After an exciting Spring Training where Revere hit .326/.368/.382 with 10 steals in 13 attempts, the Phillies looked like they were getting exactly the player they traded for, except that maybe he was even better, with a year more experience.

You wouldn’t believe that if you read the opinion of fans: here, here, here, here, etc. Some of those comments came in the middle of a four hit game last night, where Revere was almost single-handedly responsible for the game winning run, using his speed to bunt for a base hit, go first to third, and then take home on a ground ball to first base. All of them came during Revere’s recent tear: since May 5, Revere has hit .321/.362/.376 with nine steals in 11 attempts, raising his average by 62 points in that time frame.

The point being: Ben Revere is exactly who he is supposed to be. And he’s a pretty good ball player. It’s time to change the inaccurate narrative surrounding him among Phillies fans.

Let’s explore, if you will, how we got to this “Ben Revere sucks” narrative. Admittedly, Revere had a horrible month of April, hitting just .200/.234/.222 with just five steals in seven attempts and as many GIDP as steals.But this kind of outage is not new for Revere, or any ballplayer for that matter. All hitters go through hot and cold stretches and Revere ended 2012 hitting just .217/.283/.261 with 11 steals in 12 chances in his last 40 games after hitting .317/.346/.370 to that point.

And Revere narrowly missing a series of spectacular catches, including last night and the memorable near miss in Washington, has fans up in arms. Most center fielders don’t get to those balls, yet alone narrowly miss them.

Or it could be that fans are angry that maybe the Phillies gave up too much for Revere in Worley and May. This guy is and our own Corey and Eric Seidman’s pop Randy thinks the trade was horrible for both sides. Yet, Twins fans certainly don’t feel that way, as evident here, here, here, here, etc.

And the numbers don’t bear it out, either. Let’s call a spade a spade: Vance Worley doesn’t look like Major League-caliber pitcher this year, yet alone an asset that would net you a starting 24-year old center fielder. In ten starts, Worley averaged under five innings per appearance, with a 7.21 ERA (highest in the AL among pitchers with 40+ IP), a career-low 4.62 K/9 IP, and a career-high 1.99 WHIP. The pitching-strapped Twins sent their Opening Day starter down to Triple-A, where, to give Worley credit, he threw a five-hit shutout last night.

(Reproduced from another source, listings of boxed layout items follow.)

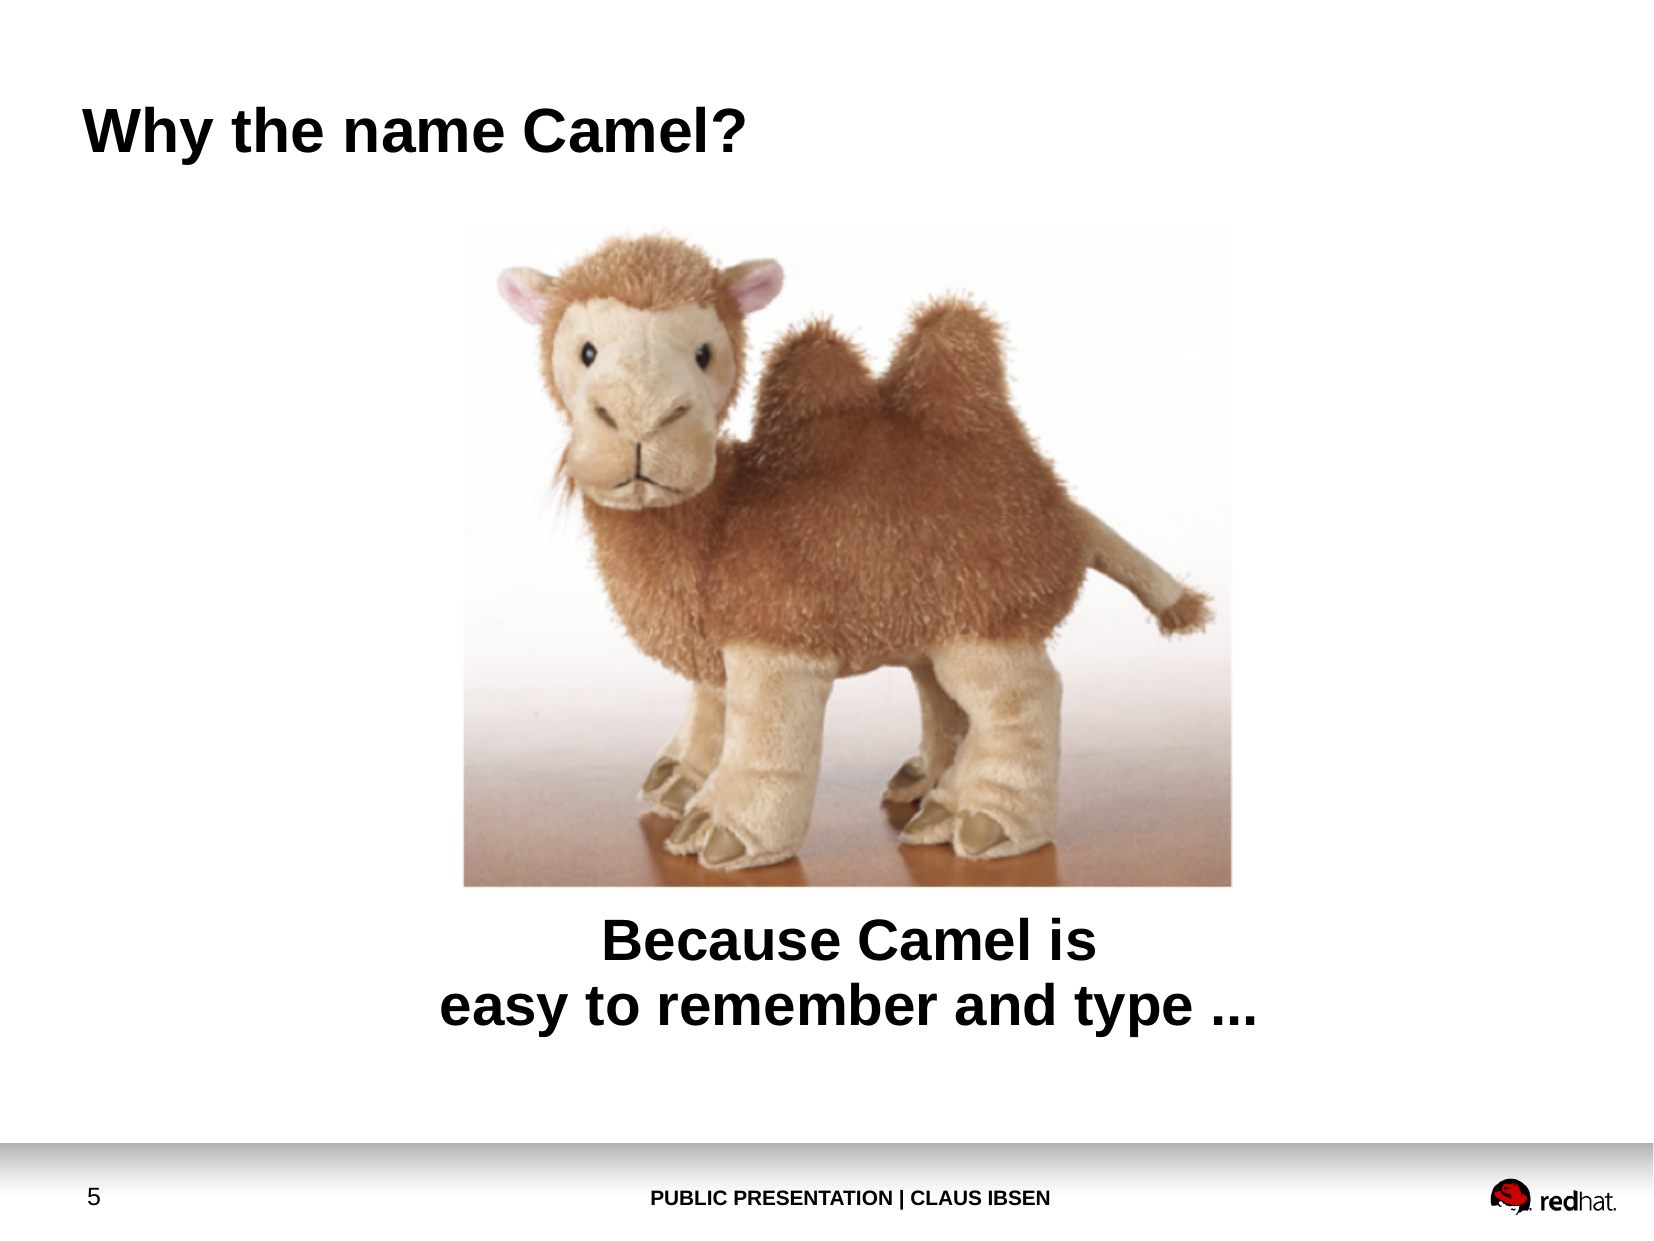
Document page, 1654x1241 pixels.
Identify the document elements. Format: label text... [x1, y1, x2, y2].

title Why the name Camel? [82, 37, 1571, 226]
picture [437, 187, 1276, 900]
picture [0, 1143, 1654, 1241]
text_box Because Camel is easy to remember and type ... [424, 900, 1276, 1045]
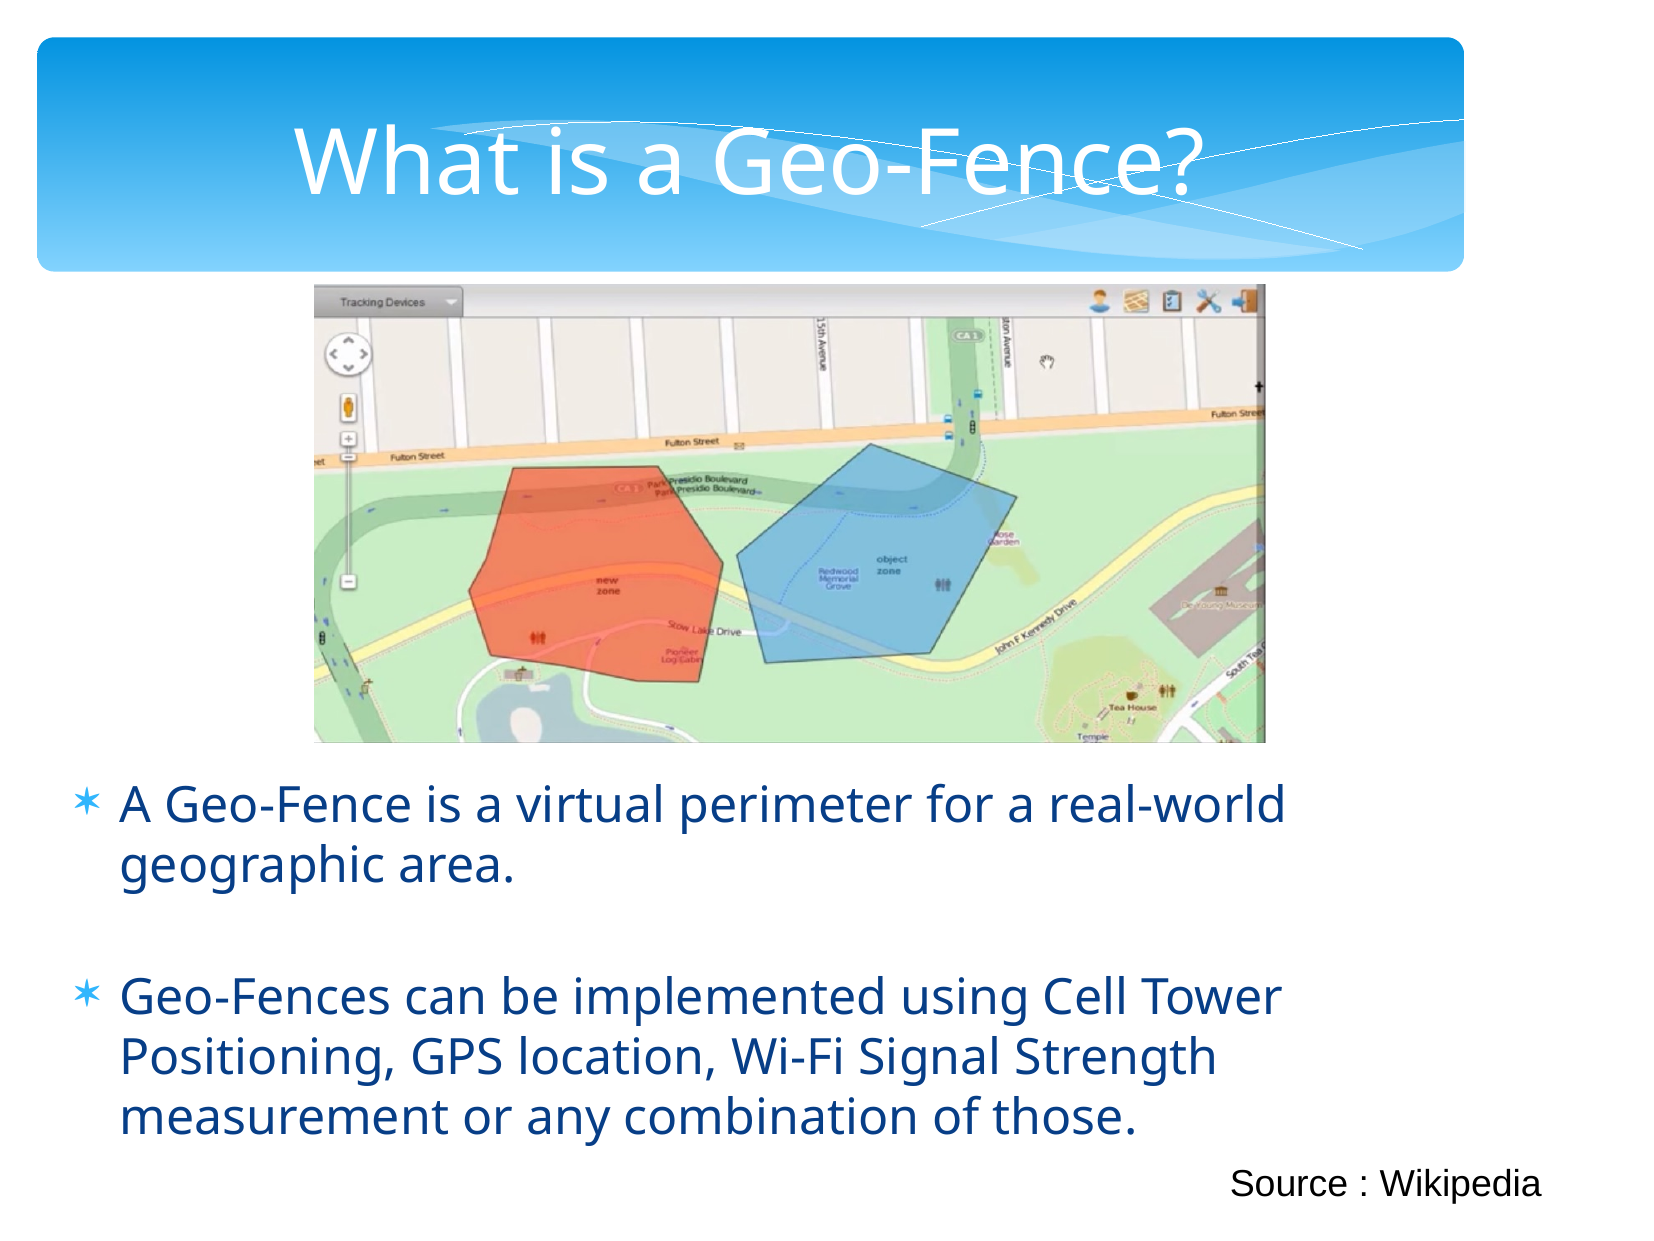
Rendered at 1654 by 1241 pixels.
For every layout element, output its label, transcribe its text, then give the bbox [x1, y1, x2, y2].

list A Geo-Fence is a virtual perimeter for a real-world geographic area. Geo-Fences can be implemented using Cell Tower Positioning, GPS location, Wi-Fi Signal Strength measurement or any combination of those. [59, 764, 1545, 1170]
text_box Source : Wikipedia [1214, 1154, 1654, 1221]
picture [314, 284, 1266, 743]
title What is a Geo-Fence? [74, 55, 1425, 261]
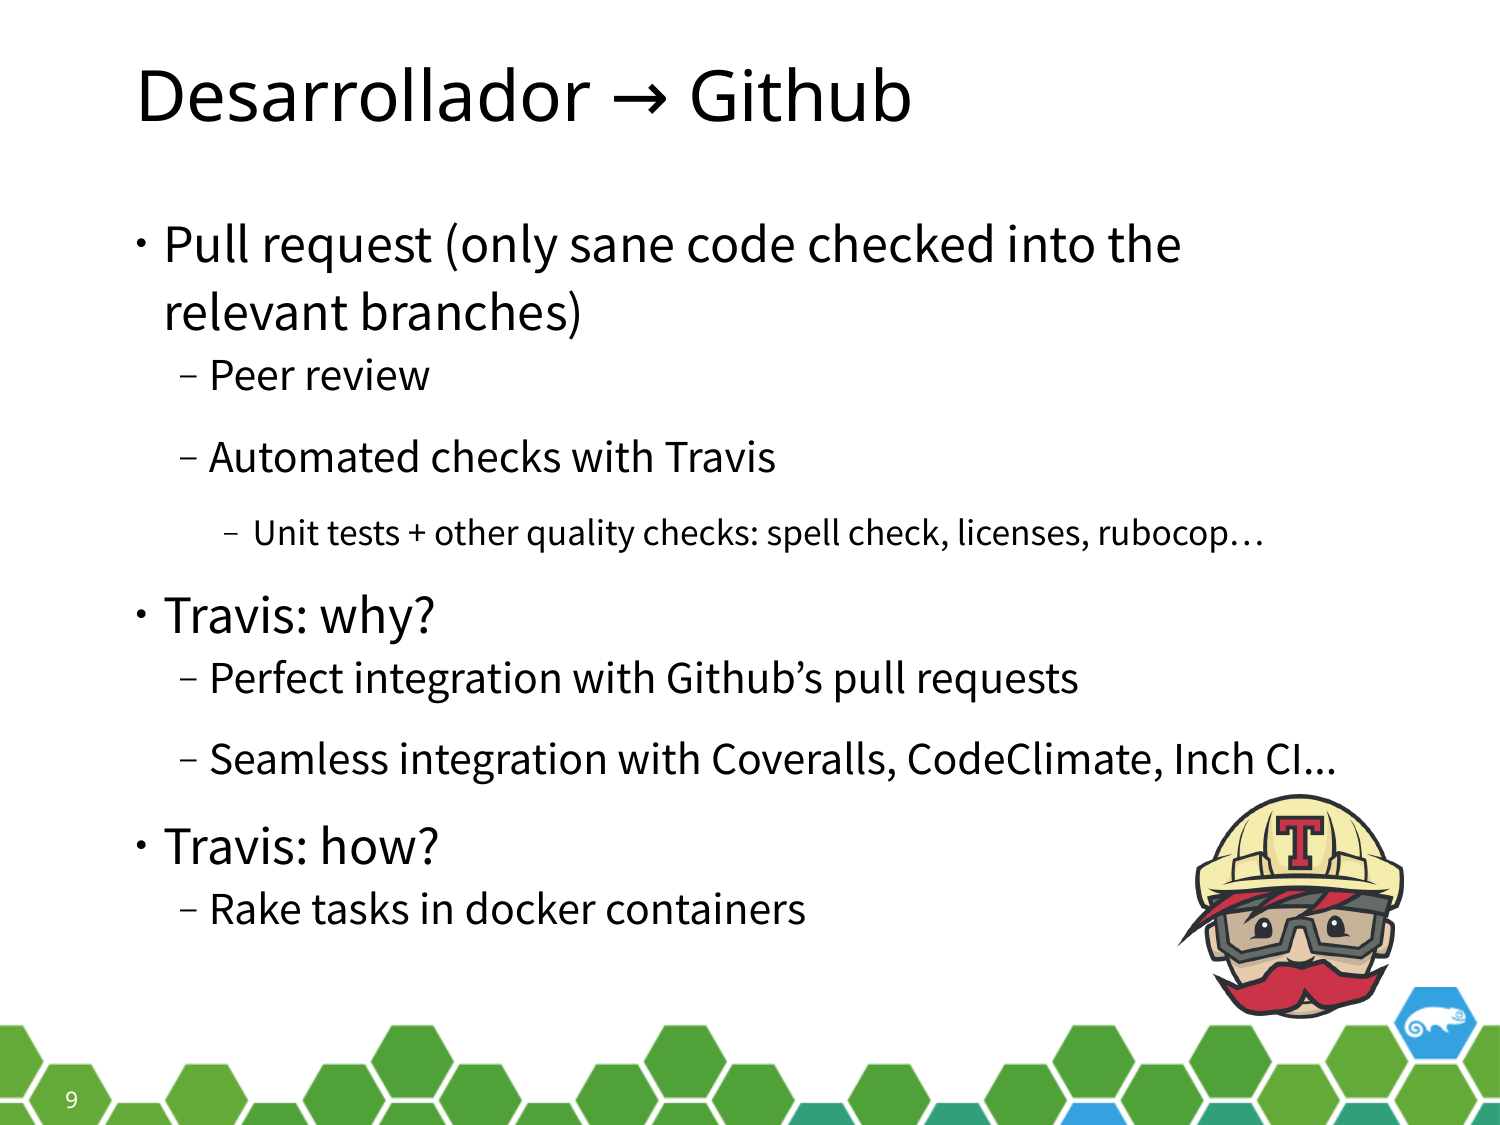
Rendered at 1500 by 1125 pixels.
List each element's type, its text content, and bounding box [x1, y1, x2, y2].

list Pull request (only sane code checked into the relevant branches) Peer review Automated checks with Travis Unit tests + other quality checks: spell check, licenses, rubocop… Travis: why? Perfect integration with Github’s pull requests Seamless integration with Coveralls, CodeClimate, Inch CI... Travis: how? Rake tasks in docker containers [135, 208, 1372, 862]
title Desarrollador → Github [135, 12, 1372, 175]
picture [0, 794, 1500, 1125]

The 23-year old May is repeating Double-A this season and is fairing a bit better than he did in his first trip with Reading in 2012 but has quietly slipped off the prospect radar. May has a career-low 8.53 K/9 IP, a 4.71 BB/9 IP, a 1.53 WHIP, and a 3.95 ERA – numbers that aren’t bad but ones that certainly aren’t begging for a promotion to Triple-A.

To be fair to the Revere detractors, a lot of Revere’s success comes down to luck. Revere is leading MLB with 64.9% of his batted balls ending up on the ground. And his recent success, batting average-wise, has come because of an inflated .357 BABIP. But this is exactly the type of player Revere is – hit the ball on the ground and run. With the bunt last night, we saw the benefit of having an extra runner, in this case, the winning run, on base. And after turning just 25 in May, Revere has a lot of life left in those legs and projects to be this type of player through his early 30’s.

The most confusing part of this puzzle is the muffled enthusiasm for Revere – he has been well over a .300 hitter in the past 30 days and, short of Domonic Brown and Cliff Lee, the Phillies best player, and came over in a trade that is slowly tipping in the favor of the Phillies with each bunt for a base hit and stolen base. It’s time to assess Revere fairly and give kudos where they are due before a lot of folks end up with egg on their face like they did with Brown. It’s the perfect time to hop on Revere’s bandwagon before it gets too crowded – he is an excellent player that has been defined by an inaccurate narrative.